Le public existe-t-il ? Qu’est-ce que le public ? Où est-il ? Par quel organe manifeste-t-il sa volonté ? Ne s’imagine-t-il pas souvent prononcer, quand il dédaigne ou bien quand il s’engoue ? Dites à un homme en place, le public désapprouve ; il répond : j’ai aussi mon public, lequel approuve, & je m’en tiens à celui-là. Un autre dit : le public, je le fais parler comme je veux ; il ne tient qu’à moi de lui donner telle ou telle impression. Et il dit vrai, du moins pour quelque tems.

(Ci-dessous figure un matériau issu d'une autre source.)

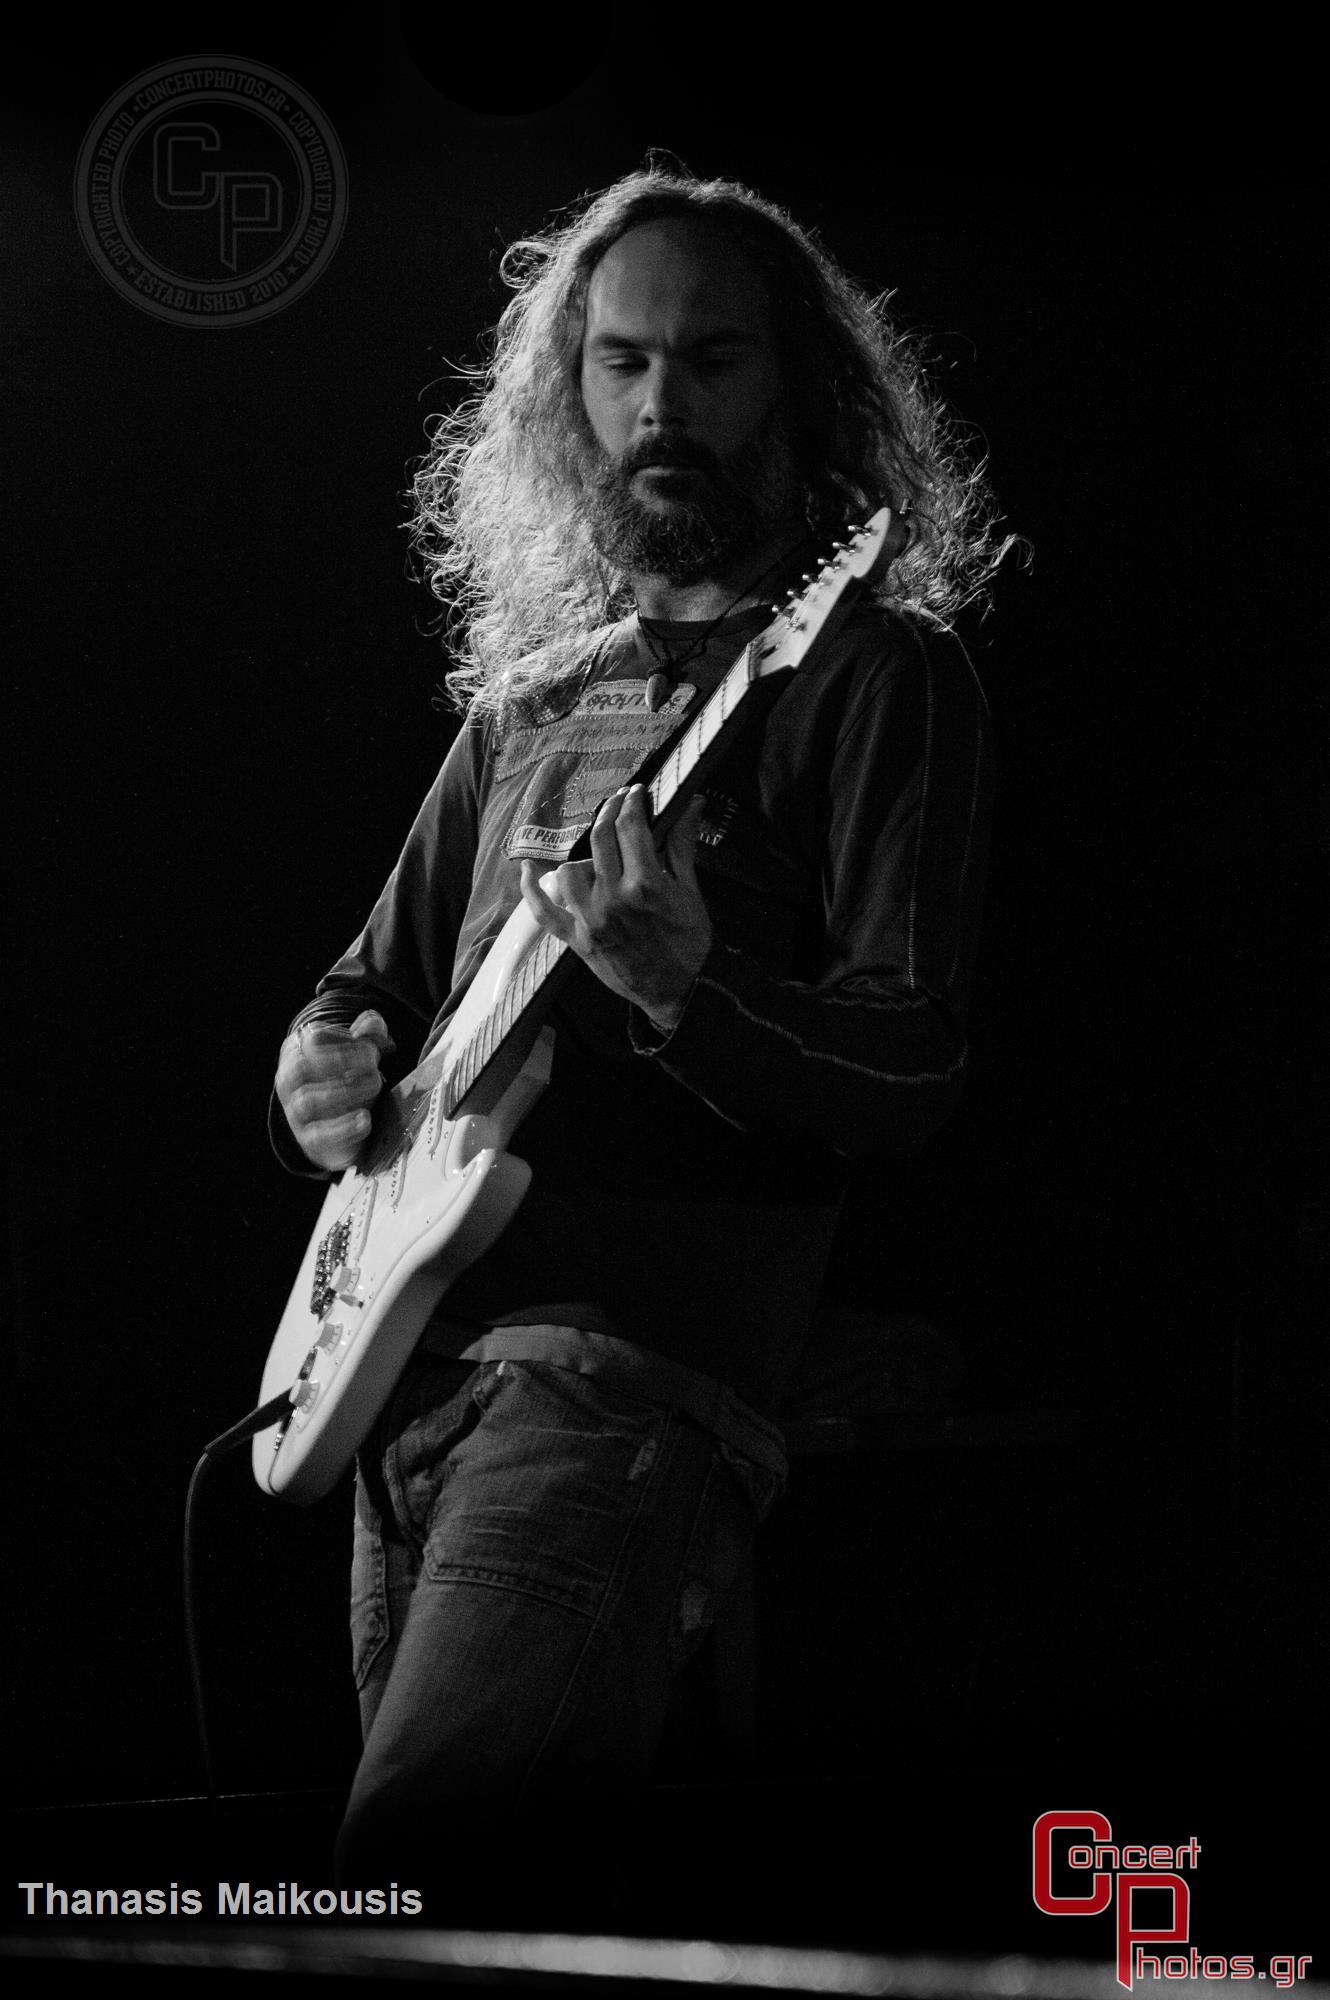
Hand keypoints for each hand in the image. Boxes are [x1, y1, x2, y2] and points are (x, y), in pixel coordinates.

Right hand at [275, 1009, 394, 1171]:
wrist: (343, 1131)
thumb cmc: (349, 1080)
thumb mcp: (360, 1055)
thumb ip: (369, 1036)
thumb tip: (372, 1023)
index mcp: (298, 1051)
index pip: (313, 1039)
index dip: (345, 1040)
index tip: (372, 1048)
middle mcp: (288, 1080)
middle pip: (303, 1068)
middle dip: (343, 1062)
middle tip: (375, 1065)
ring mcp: (294, 1112)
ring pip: (309, 1101)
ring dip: (346, 1091)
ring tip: (375, 1085)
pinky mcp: (307, 1140)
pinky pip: (319, 1134)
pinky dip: (344, 1127)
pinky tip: (366, 1118)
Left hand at [520, 785, 711, 1030]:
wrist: (680, 993)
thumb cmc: (691, 944)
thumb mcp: (692, 893)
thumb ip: (683, 846)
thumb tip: (691, 805)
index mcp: (645, 884)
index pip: (630, 827)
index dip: (632, 803)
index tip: (635, 794)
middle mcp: (612, 899)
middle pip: (600, 839)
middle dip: (609, 812)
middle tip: (618, 804)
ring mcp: (590, 921)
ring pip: (570, 870)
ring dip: (584, 856)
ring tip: (600, 855)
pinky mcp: (577, 941)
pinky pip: (544, 913)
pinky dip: (532, 891)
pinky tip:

Qu’est-ce donc que ce public, que l’auteur d’Acajou a traité avec un ton si cavalier ? Il manque d’un point de réunion ; & comme il ne peut jamais former à Paris une seule & même voix, c’est un composé indéfinissable.

Un peintre qui voudroit le représenter sous ses véritables traits, pourroit le peindre sous la figure d’un personnage en cheveux longs & en habit galonné, une calotte sur la tête & l’épée au côté, portant le manteau court & les talons rouges, tenant en main une canne à bec-à-corbin, ayant une épaulette, la croix à la boutonniere gauche & l’aumuce sur le bras droit. Vous voyez que ce monsieur doit raisonner à peu près comme il est vêtu.

Je citerai encore l’admirable production, trop peu lue, intitulée : le Charlatan, ou le docteur Sacroton, où l’on voit un tableau du public. Il consiste en différens mannequins de toutes sortes de grandeurs & de figures. Le charlatan s’en sert pour enhardir son éleve, qui tremble de débuter sur le Pont-Neuf. Il lui crie d’envisager ce public formidable tel qu’il est, & le disciple, convaincu que le public n’est qu’une assemblée de mannequins, parle & harangue hardiment.

Il est cependant un public ; mais ce n’est pas celui qui a la fureur de juger avant de comprendre. Du choc de toutes les opinions, il résulte un prononcé qui est la voix de la vérité & qui ne s’efface point. Mais ce public est peu nombreux ; il n’a ni chaleur, ni esprit de parti, ni précipitation ; il n’est point dans les anti-chambres des hommes en place ; & c’est de lui que madame de Sévigné a dit : le public n’est ni fou ni injuste ; ou comme le disoit une autre femme pleine d’esprit : c’est que la raison finit toujours par avoir raison.